# Actions to take
1. Answer these questions about the Pančevački Rit text:
(a) Between which two rivers is the area situated?
(b) What nickname is Pančevački Rit commonly given?
(c) What river island ends the area in the south?
2. Could you carry on the Pančevački Rit text from its last sentence?

Pančevački Rit (Панчевачки рит) is a small geographical area in south-western Banat, Serbia. It is situated between the rivers Danube and Tamiš, in Belgrade's municipality of Palilula.

== Features ==
Its 400 km2 wetland was constantly flooded, but since World War II it has been gradually drained and almost half of it has been turned into a very fertile patch of land, suitable especially for cultivating grains and vegetables. It is managed by Serbia's largest agricultural company "PKB Beograd", which almost exclusively provides food for 2 million people in the greater Belgrade area; thus Pančevački Rit is commonly nicknamed Granary of Belgrade. Stockbreeding is also very intensive, as are fishery and hunting.

Many meandering canals and bogs have remained in the marsh: the slow streams of Vizelj, Dunavac, Sibnica, Butuš, Rogoznica, Buk, Belanoš and Sebeš, and large bogs of Reva, Veliko Blato (2 km2), Sebeš and Široka Bara. In the south, the area ends with a river island (ada) Kožara (0.44 km2) and the southwest is occupied by the wetland of Beljarica.

# Dataset entries
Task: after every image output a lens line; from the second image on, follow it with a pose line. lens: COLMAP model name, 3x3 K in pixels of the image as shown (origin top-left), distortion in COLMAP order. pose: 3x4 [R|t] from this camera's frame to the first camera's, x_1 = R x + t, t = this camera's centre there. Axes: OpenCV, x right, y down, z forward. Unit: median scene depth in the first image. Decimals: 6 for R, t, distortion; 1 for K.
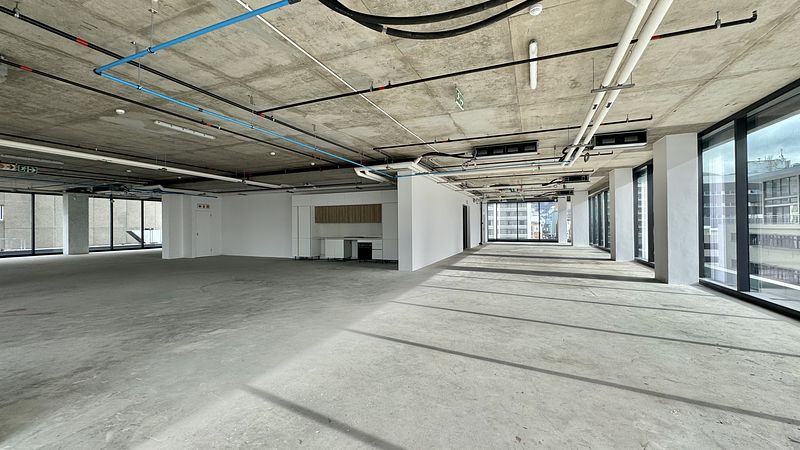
lens RADIAL K [[319.2, 0, 399.7], [0, 319.2, 224.3], [0, 0, 1]] dist [-0.002763, 0.000296]
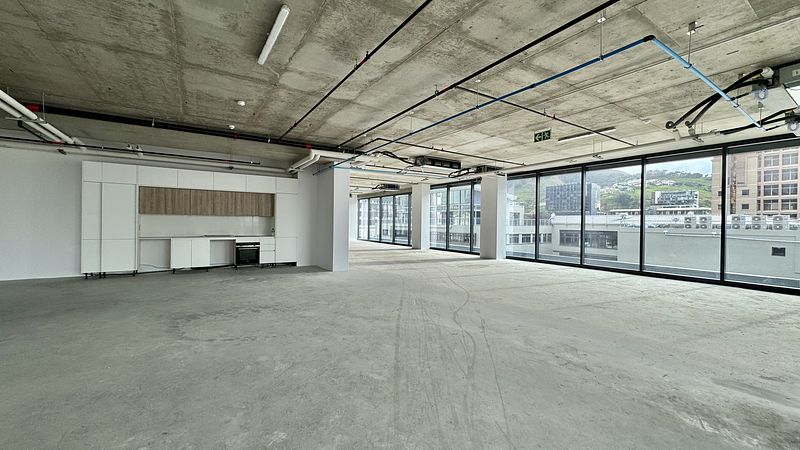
lens RADIAL K [[319.2, 0, 400.4], [0, 319.2, 224.3], [0, 0, 1]] dist [-0.002763, 0.000296]
pose [[0.567170, 0.012293, 0.823509, -0.626568], [-0.021864, 0.999761, 0.000134, 0.007321], [-0.823310, -0.018081, 0.567303, 0.328592]]
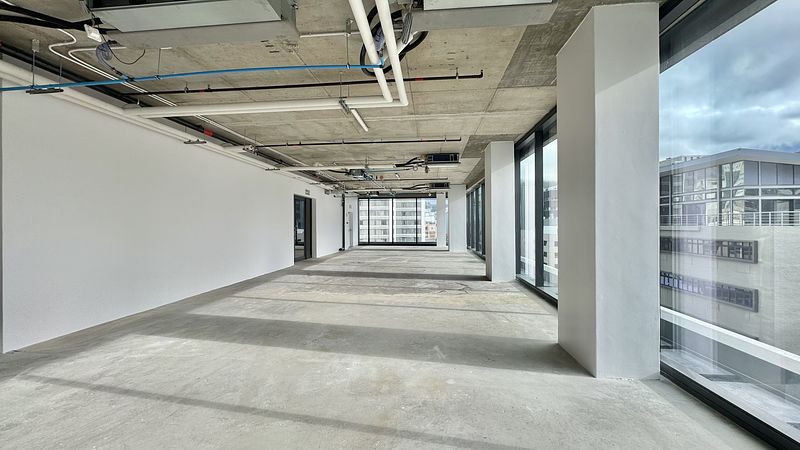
lens RADIAL K [[319.2, 0, 401.5], [0, 319.2, 223.3], [0, 0, 1]] dist [-0.002763, 0.000296]
pose [[0.953424, 0.005847, 0.301577, 0.351924], [-0.005415, 0.999983, -0.002269, -0.003171], [-0.301585, 0.000530, 0.953439, 0.500550]]
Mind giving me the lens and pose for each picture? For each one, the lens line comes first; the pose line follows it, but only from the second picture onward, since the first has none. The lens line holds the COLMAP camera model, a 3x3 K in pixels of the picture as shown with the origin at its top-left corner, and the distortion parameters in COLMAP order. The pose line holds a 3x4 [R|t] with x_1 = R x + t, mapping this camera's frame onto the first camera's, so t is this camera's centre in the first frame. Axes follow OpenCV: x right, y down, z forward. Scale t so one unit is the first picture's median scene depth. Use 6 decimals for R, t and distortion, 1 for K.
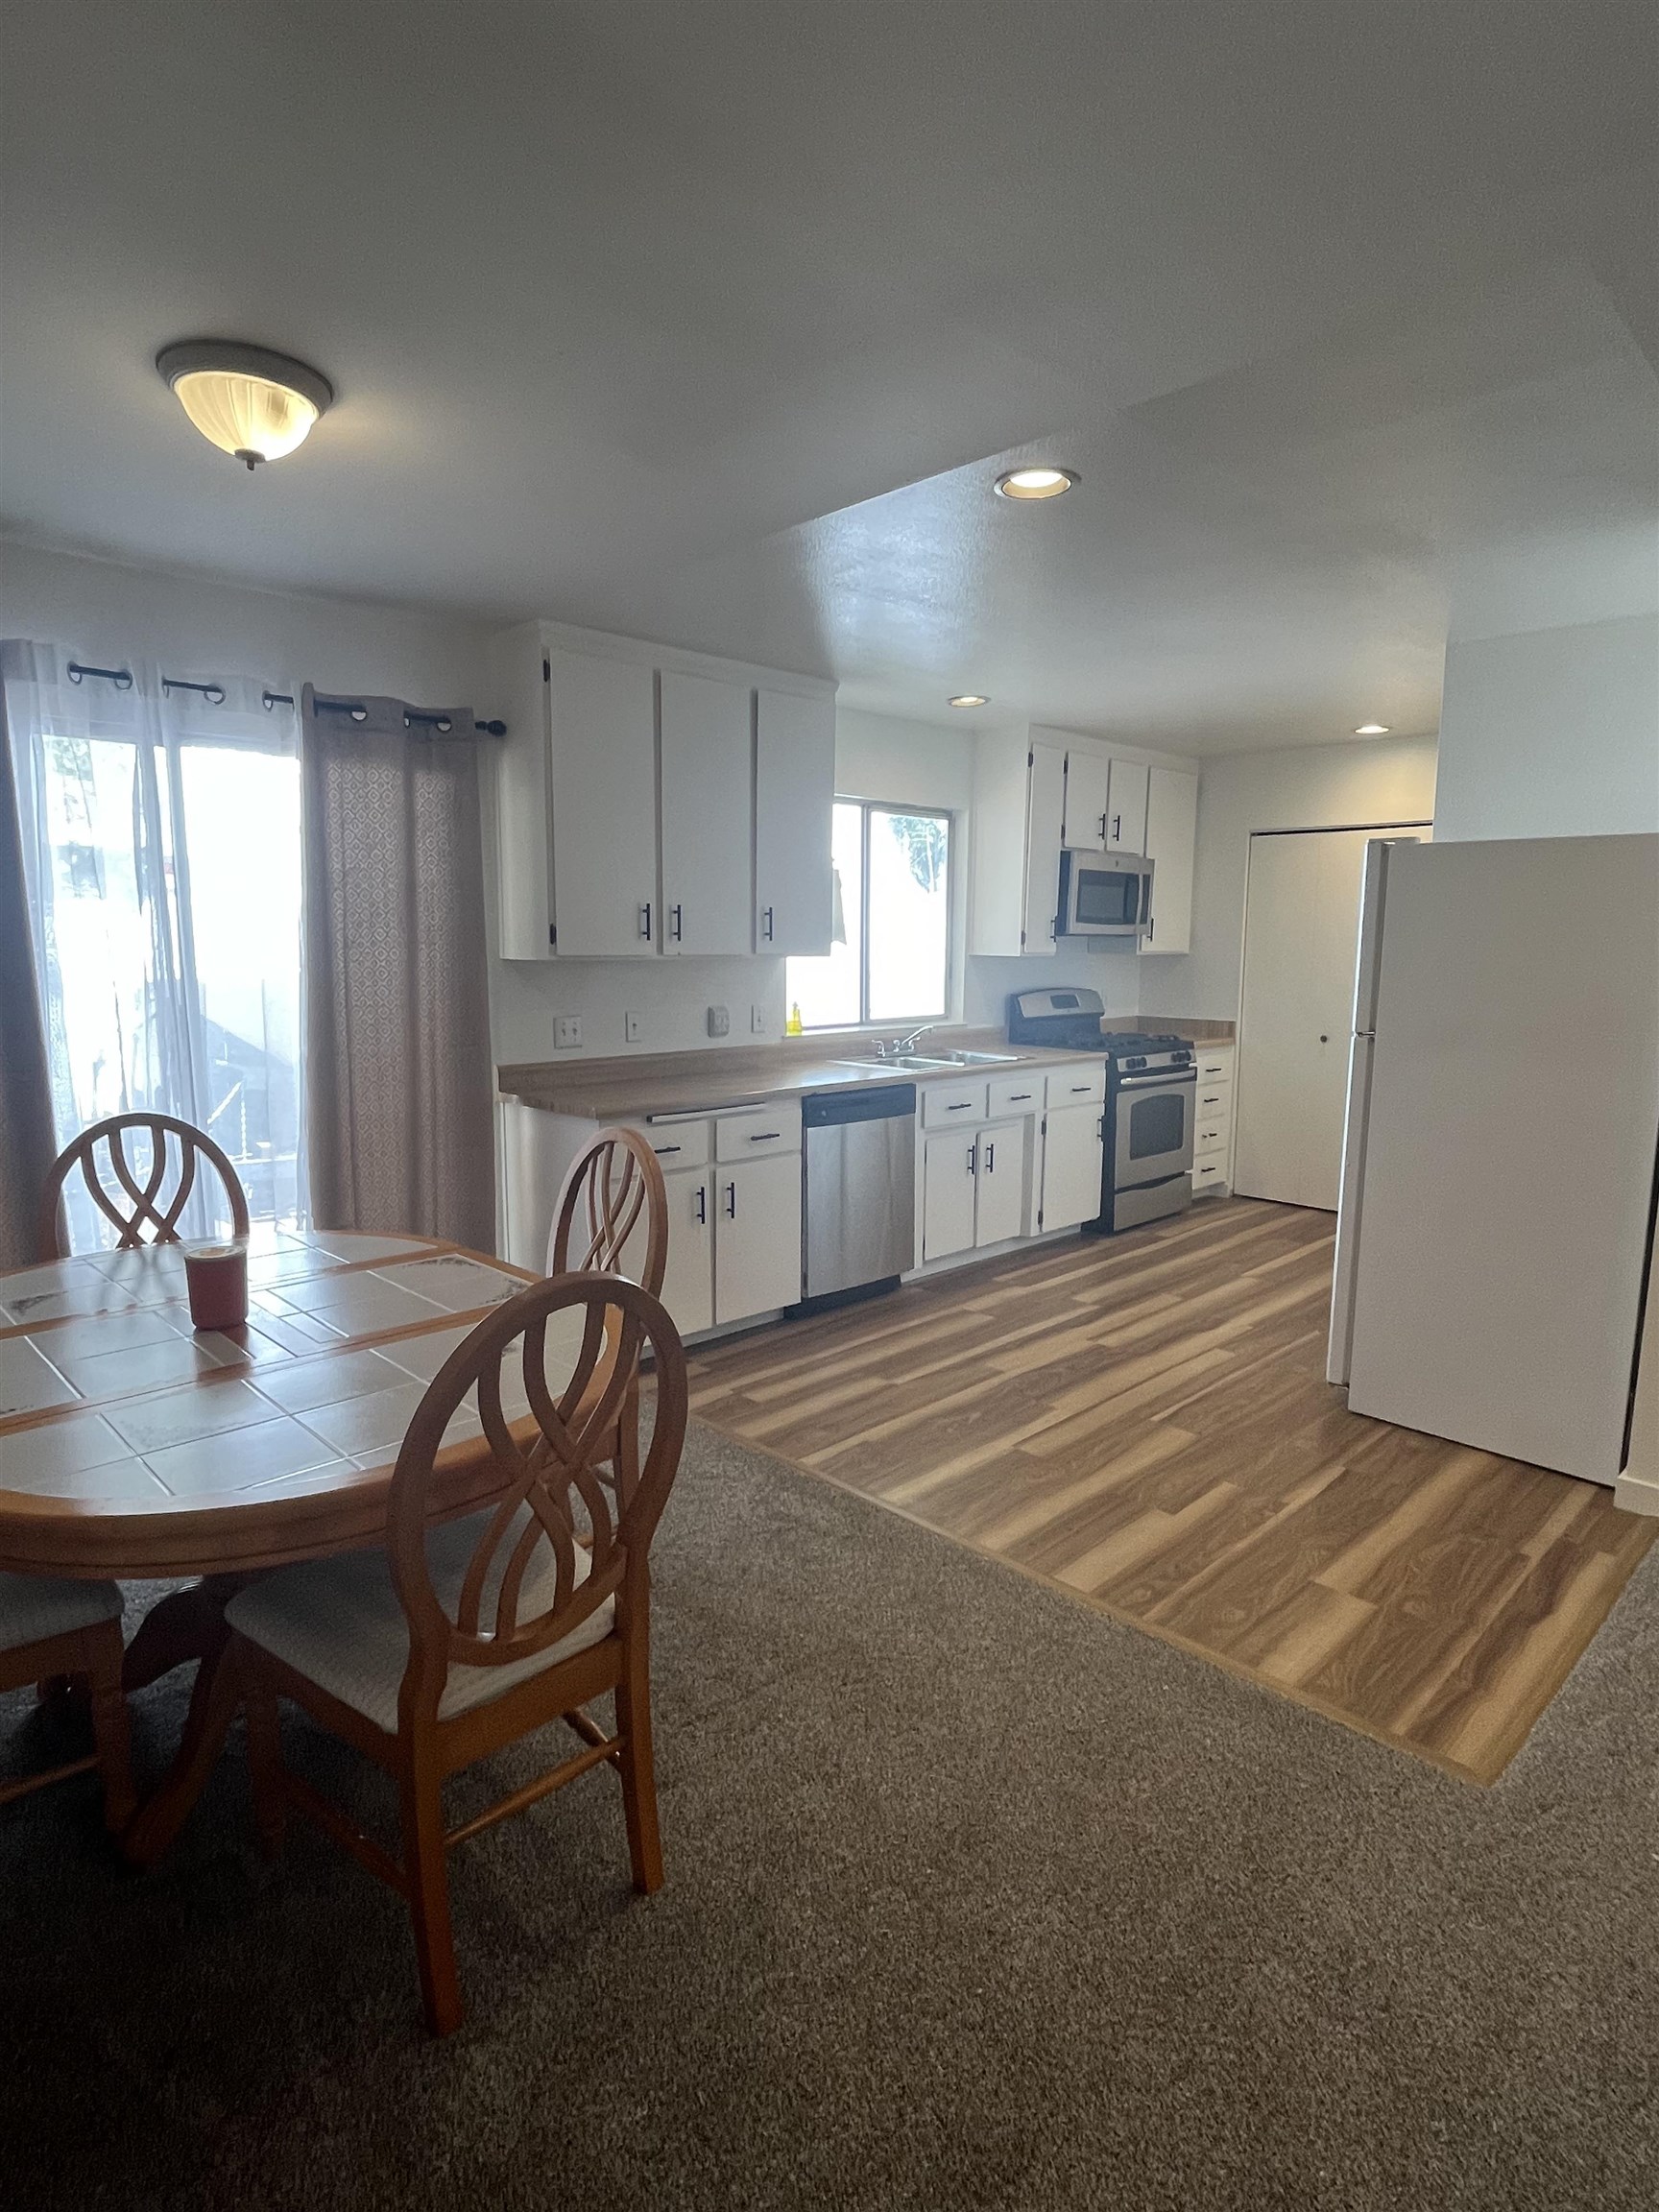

# Outputs in order
1.
(a) The Danube and the Tamiš.
(b) Granary of Belgrade.
(c) Kožara.

2.
After 1945, a dense system of canals was dug in the region. They mostly serve for the draining of the marsh, with almost all natural streams being adapted into the draining canals. In time, due to the lack of proper maintenance and their parallel function as the sewage, they became synonymous for pollution, being filled with waste and losing their function. As a result, the flooding of the settlements, especially Krnjača, Kotež and Borča, became regular occurrence during the rainy season. In total, there are 900 km of drainage canals, the largest density of agricultural canals in Europe. Of that, 69 km are canals in the urbanized zones and 240 km are specifically built for the agricultural production in the PKB Beograd company.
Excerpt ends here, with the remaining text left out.